Sheen, an actor best known for his roles in movies such as The Queen and Frost/Nixon, paid £100,000 ($130,000) out of his own pocket to buy £1 million ($1.3 million) of debt belonging to nearly 900 people in and around Port Talbot, the Welsh city where he grew up.

Having purchased the debts, the 56-year-old then cancelled them - in a move that is at the center of his bid to raise awareness of the dangers of the credit industry in Britain.

“People are hurting”

The BAFTA-nominated actor’s efforts are chronicled in a new documentary, Michael Sheen’s One Million Pound Giveaway, which aired on U.K. television on Monday.

People are hurting,” Sheen says during the Channel 4 documentary, in which he confronts the effects on Port Talbot of the decline of the city’s steel industry.

“It’s bizarre - I had no idea it happened”

In an appearance on the BBC’s The One Show earlier this month, Sheen explained how he was able to establish a debt-acquisition company that purchased Port Talbot residents’ debt at a fraction of its actual value.

“When I realized I could do this - that I could get £1 million of people’s debt and just write it off - it seemed like a good thing to do,” Sheen said.

“Essentially, people’s debt gets put into bundles, and then debt-buying companies can buy those bundles. And then they can sell it on to another debt-buying company at a lower price.

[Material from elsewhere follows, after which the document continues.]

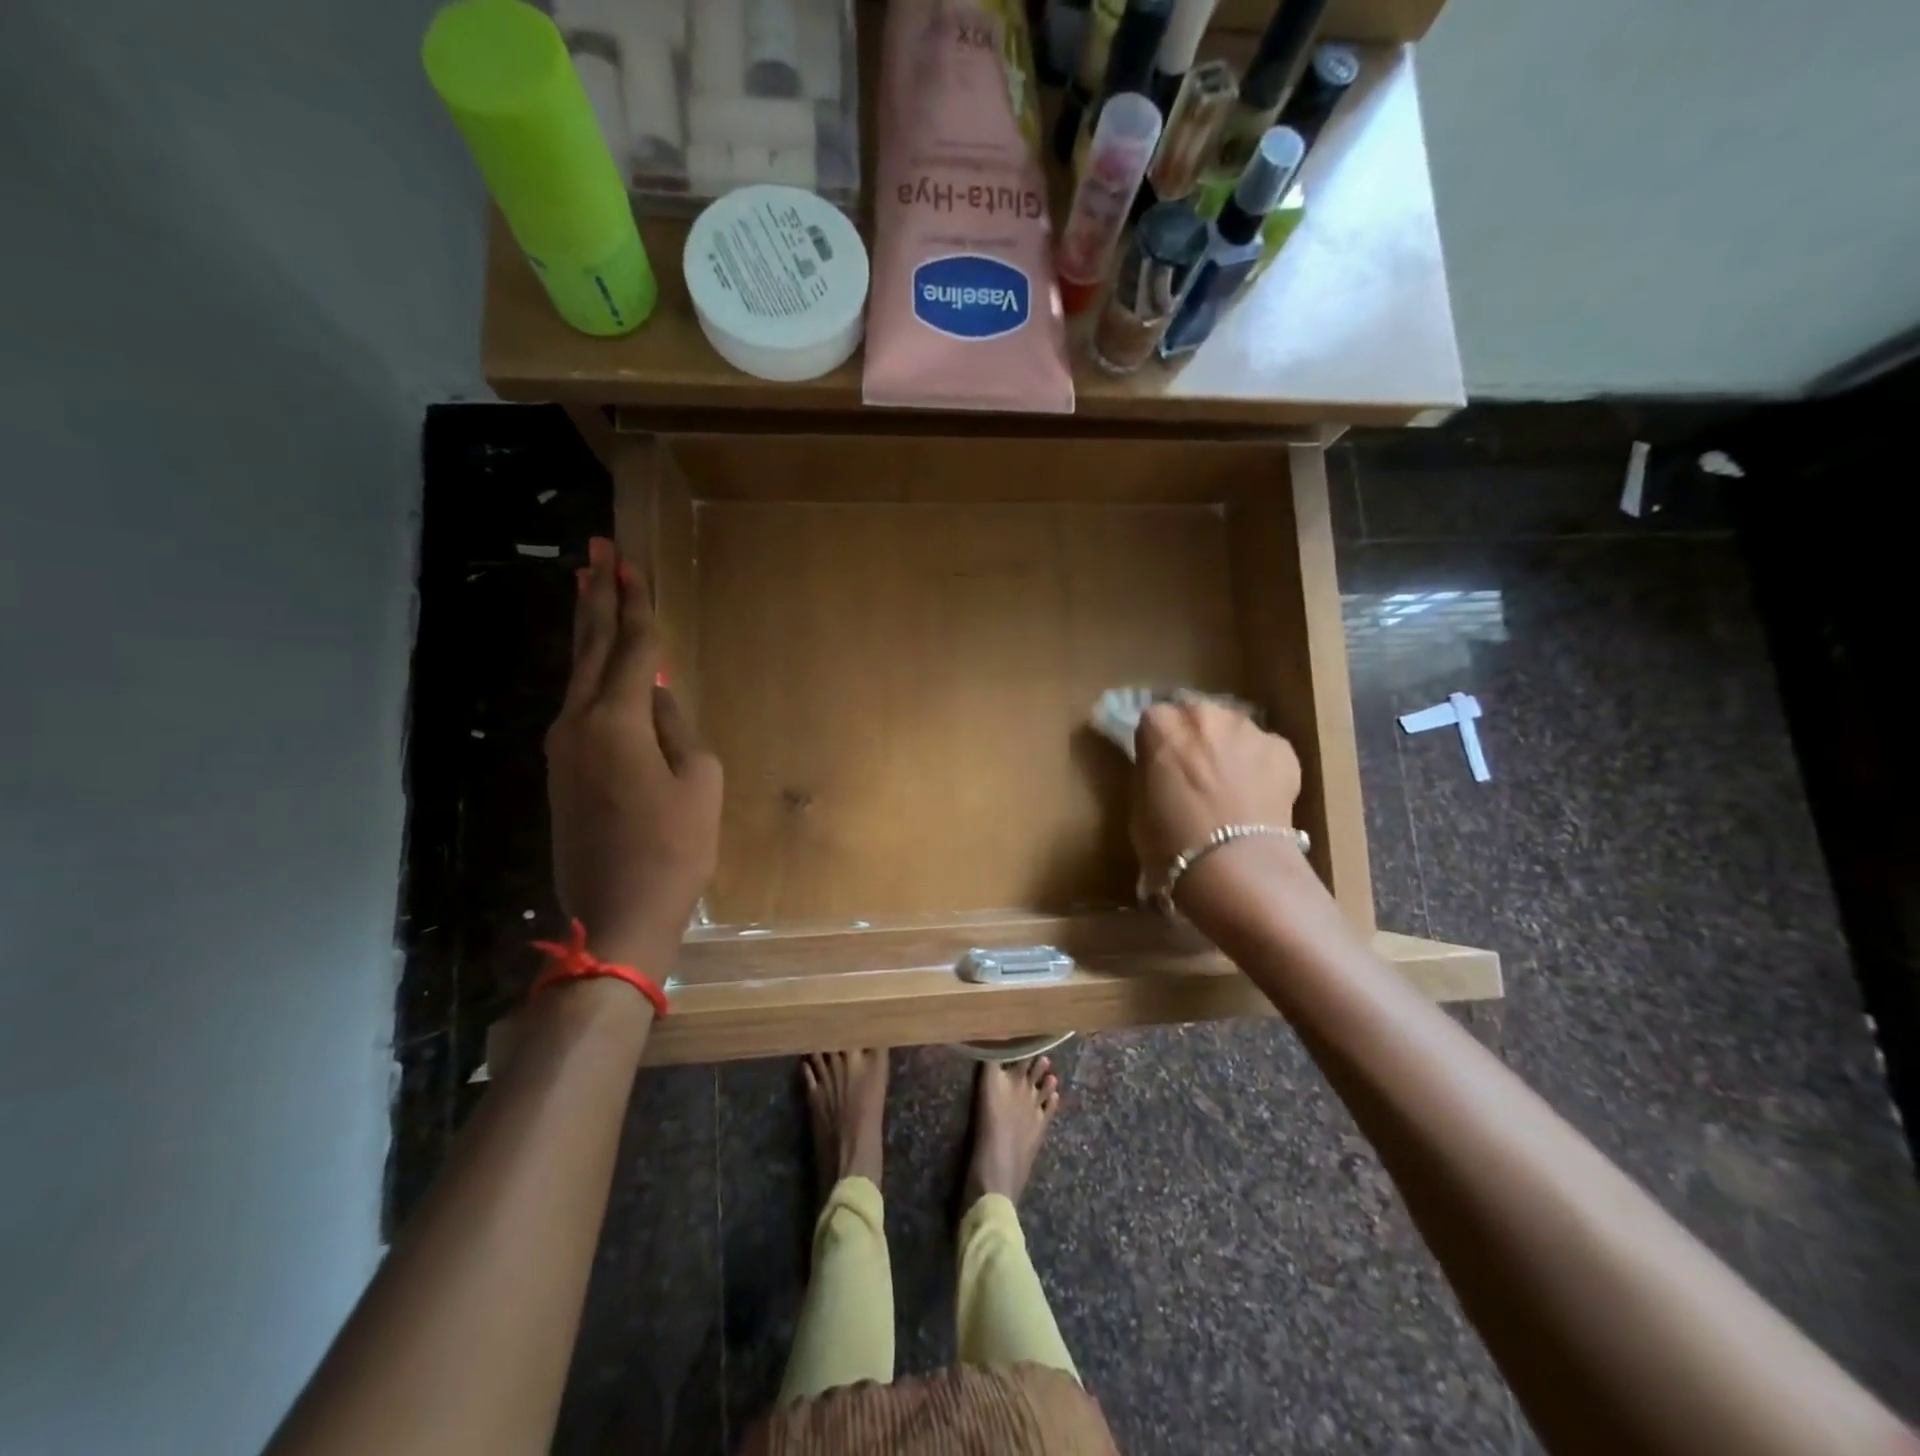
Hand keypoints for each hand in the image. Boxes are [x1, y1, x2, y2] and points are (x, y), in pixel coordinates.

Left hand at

“So [...] even though the amount the people owe is still the same, the people who own the debt can sell it for less and less money.

“So I was able to set up a company, and for £100,000 of my own money, buy £1 million worth of debt.

“It had come down in value like that, because they [other debt-acquisition firms] don’t see as much chance to get the money back, or whatever the reason might be. It’s bizarre - I had no idea that this happened.”

Sheen told The One Show that the process of creating a company that could purchase people’s debts was so protracted that he actually came close to giving up.

However, a defining experience during the shooting of his documentary spurred him on to see the project through.

“We were filming one day in Port Talbot, in a café down by the docks, and I was thinking maybe I couldn’t keep going with this anymore,” Sheen said. “And it was the day that the last shipment came in for the steelworks in Port Talbot.

“And the women who worked at the café that we were filming in told me the story of men sitting at the table just in tears that they were losing their jobs. And then it really hit home, and I thought: ‘Well, anything I can do...’”

Sheen eyes “change that will help millions”

Sheen uses his documentary to urge the U.K. government to pass legislation that would force major banks to make it easier for low-income households to access affordable credit, in the process preventing people from turning to high-interest payday loan companies and loan sharks.

“Helping the 900 was hopefully a way to help those 900 people, but also to get to creating change that will help millions,” Sheen told an interview with Channel 4.